KONSEP ASUHAN KEPERAWATAN

3.1 Pengkajian
a. Identitas Pasien
Pada tahap ini meliputi nama, umur, jenis kelamin, alamat rumah, agama
atau kepercayaan, pendidikan, pekerjaan, status perkawinan, dan tanggal
MRS (masuk rumah sakit)
b. Keluhan Utama
Pada pasien dengan perintonitis sering sekali mengeluh nyeri pada bagian
abdomen atau perut. Selain hal tersebut kaji lebih dalam atau tanyakan
pada klien kapan nyeri tersebut muncul, nyeri menyebar atau tidak,
bagaimana kualitas nyeri, serta apakah yang menyebabkan nyeri tersebut
muncul
c. Riwayat Penyakit Sekarang
Keluhan dan kronologi klien datang ke pelayanan kesehatan. Klien dengan
perintonitis umunya mengalami nyeri pada bagian perut yang akan hilang
dengan sendirinya. Selain keluhan nyeri pada bagian perut klien dengan
perintonitis juga mengalami demam atau menggigil dengan suhu mencapai
380C, perut terasa kaku, mual dan muntah, kesulitan buang air besar
(BAB), kehilangan nafsu makan, terdapat nyeri tekan pada bagian
abdomen, serta perasaan haus terus menerus
d. Riwayat Penyakit Dahulu
Kaji atau tanyakan kepada klien terkait penyakit yang sebelumnya pernah
dialami, apakah ada penyakit yang berhubungan dengan kondisi yang saat
ini dialami oleh klien
e.
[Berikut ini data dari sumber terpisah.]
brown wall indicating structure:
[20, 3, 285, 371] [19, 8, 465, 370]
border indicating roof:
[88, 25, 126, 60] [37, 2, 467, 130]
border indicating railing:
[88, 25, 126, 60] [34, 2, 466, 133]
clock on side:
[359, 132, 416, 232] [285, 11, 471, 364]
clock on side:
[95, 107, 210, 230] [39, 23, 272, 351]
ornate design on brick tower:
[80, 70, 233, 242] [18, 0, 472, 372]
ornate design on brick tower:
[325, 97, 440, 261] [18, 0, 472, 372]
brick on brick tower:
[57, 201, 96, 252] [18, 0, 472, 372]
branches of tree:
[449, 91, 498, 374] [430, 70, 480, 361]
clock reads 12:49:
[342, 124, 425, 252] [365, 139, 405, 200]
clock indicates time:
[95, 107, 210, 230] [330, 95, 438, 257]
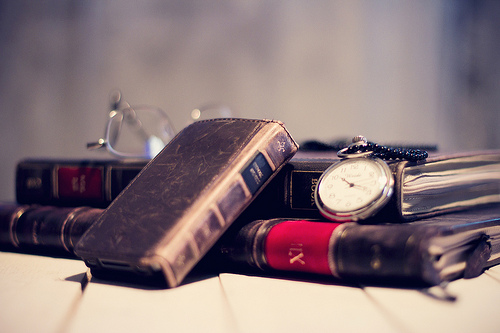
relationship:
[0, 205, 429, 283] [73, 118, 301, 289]
edge of bible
Riwayat Penyakit Keluarga
Kaji riwayat penyakit yang dialami oleh keluarga baik penyakit menular
atau penyakit tidak menular. Tanyakan kepada keluarga apakah ada
anggota keluarga yang mengalami penyakit yang saat ini dialami oleh
klien

16
f. Pengkajian Keperawatan
1. Persepsi Kesehatan dan Pemeliharaan Kesehatan
Persepsi tentang kesehatan dapat berubah disebabkan karena tindakan
medis dan perawat di rumah sakit, terkadang muncul persepsi yang
salah terhadap pemeliharaan kesehatan. Pola hidup sehat klien yang
menderita perintonitis harus ditingkatkan dalam menjaga kebersihan
diri, perawatan, dan tatalaksana hidup sehat
2. Pola Nutrisi/Metabolik (ABCD) (saat sebelum sakit dan saat di RS)
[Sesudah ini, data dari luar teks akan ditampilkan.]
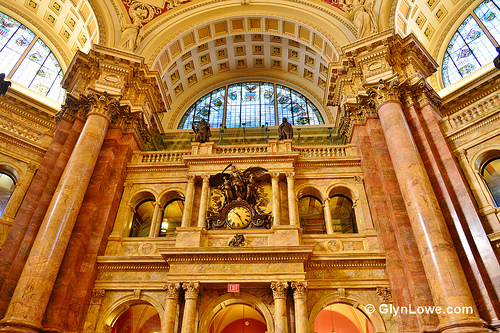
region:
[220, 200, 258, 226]
A clock in the photo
Status nutrisi klien dapat diketahui melalui pengukuran tinggi badan
dan berat badan, kebiasaan makan dan minum sebelum dan selama
MRS juga harus ditanyakan, pasien dengan perintonitis akan
mengalami penurunan nafsu makan akibat dari rasa nyeri pada
abdomen dan penekanan pada struktur abdomen. Sehingga pasien
dengan perintonitis keadaan umumnya tampak lemah, membrane
mukosa pucat, dan turgor kulit tidak elastis
3. Pola Eliminasi (saat sebelum sakit dan saat di RS)
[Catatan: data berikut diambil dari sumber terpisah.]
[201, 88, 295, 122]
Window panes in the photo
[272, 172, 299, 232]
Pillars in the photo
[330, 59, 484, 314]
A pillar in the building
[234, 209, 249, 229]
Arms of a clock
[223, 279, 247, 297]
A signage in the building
Pengkajian pola eliminasi sebelum dan sesudah MRS perlu ditanyakan
mengenai kebiasaan defekasi. Keadaan umum pasien yang lemah,
pasien lebih banyak bed rest sehingga dapat menimbulkan konstipasi,
selain akibat pencernaan pada struktur abdomen menyebabkan
penurunan peristaltik otot-otot tractus degestivus. Pada umumya klien
dengan perintonitis mengalami kesulitan buang air besar (BAB) dan
sedikit mengeluarkan urine
4. Pola Aktivitas dan Latihan (saat sebelum sakit dan saat di RS)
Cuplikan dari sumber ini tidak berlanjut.